The seizures happened on the final day that Health Canada allowed companies to purchase plants and seeds from medical marijuana patients who were authorized as growers under Health Canada’s previous rules.

Tweed Inc. and Mettrum, the companies importing the weed, have insisted that they received Health Canada approval for the shipments. They have now both decided to abandon the shipments.

The fledgling government-approved medical marijuana producers had until March 31 to buy “starting materials” from small-time growers authorized under Health Canada’s Medical Marihuana Access Regulations, which ended as of April 1.

“If activities are undertaken outside of the parameters of these licenses, the RCMP's role is to enforce the Controlled Drugs and Substances Act, which is what was done,” the RCMP said in a short statement on its website.

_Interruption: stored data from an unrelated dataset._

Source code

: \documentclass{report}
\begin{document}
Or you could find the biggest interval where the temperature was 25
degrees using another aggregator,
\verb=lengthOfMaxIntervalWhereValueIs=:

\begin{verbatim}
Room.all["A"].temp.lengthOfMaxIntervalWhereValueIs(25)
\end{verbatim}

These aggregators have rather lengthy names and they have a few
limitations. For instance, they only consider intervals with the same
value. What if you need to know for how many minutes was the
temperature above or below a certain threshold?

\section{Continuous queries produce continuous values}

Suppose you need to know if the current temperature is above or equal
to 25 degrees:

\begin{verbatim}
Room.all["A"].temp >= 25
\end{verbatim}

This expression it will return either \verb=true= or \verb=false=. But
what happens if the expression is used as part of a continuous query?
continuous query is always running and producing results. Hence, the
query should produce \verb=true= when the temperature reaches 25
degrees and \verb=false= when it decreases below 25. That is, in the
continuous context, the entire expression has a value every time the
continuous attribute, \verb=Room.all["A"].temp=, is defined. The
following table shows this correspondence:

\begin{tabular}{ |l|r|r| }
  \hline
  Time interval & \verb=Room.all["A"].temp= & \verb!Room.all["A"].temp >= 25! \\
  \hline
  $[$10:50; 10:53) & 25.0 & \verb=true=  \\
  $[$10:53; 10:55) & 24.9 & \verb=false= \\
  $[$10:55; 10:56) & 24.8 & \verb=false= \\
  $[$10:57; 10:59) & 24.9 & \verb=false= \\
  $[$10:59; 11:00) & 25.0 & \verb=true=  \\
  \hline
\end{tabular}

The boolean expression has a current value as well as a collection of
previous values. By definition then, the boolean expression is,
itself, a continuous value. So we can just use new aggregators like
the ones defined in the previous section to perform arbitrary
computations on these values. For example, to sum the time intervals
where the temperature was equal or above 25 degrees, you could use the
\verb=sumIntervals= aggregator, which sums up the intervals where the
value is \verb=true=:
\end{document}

In the weeks before its implementation, licensed producers became concerned that they didn’t have enough supply to meet demand under the new Marihuana for Medical Purposes Regulations, which disallows patients from growing their own product and forces them to buy online from one of the 12 currently-licensed commercial growers.

Tweed Inc. said that it approached Health Canada with those concerns and received permission to also import “in-production” materials, or mature or cut plants. However, it says, it did not request nor receive permission to buy dried marijuana ready for customers to purchase.

The RCMP said the shipments seized violated sections of the new MMPR that allow growers from the old system to sell or provide marijuana plants or seeds to licensed producers.

Those sections allow the holder of a personal-use production licence or a designated grower licensed to grow “to sell or provide marihuana plants or seeds to a licensed producer if the holder does so in accordance with a notice of authorization.”

Given that none of the parties involved are disputing that the companies received a notice of authorization for the shipments, the violation appears to surround the provision of “marijuana plants or seeds.” The shipments may have contained plants in a state the RCMP felt was unacceptable or even dried marijuana, or something else entirely. None of the parties are commenting on the exact violation.

Health Canada did not answer questions on the seizure directly, but said Monday that obtaining starting material from an MMAR grower is no longer legal after April 1. That means, if approved, the hundreds of licensed producers waiting in the wings will have to import from a legal foreign source or buy starting material from a competing licensed producer.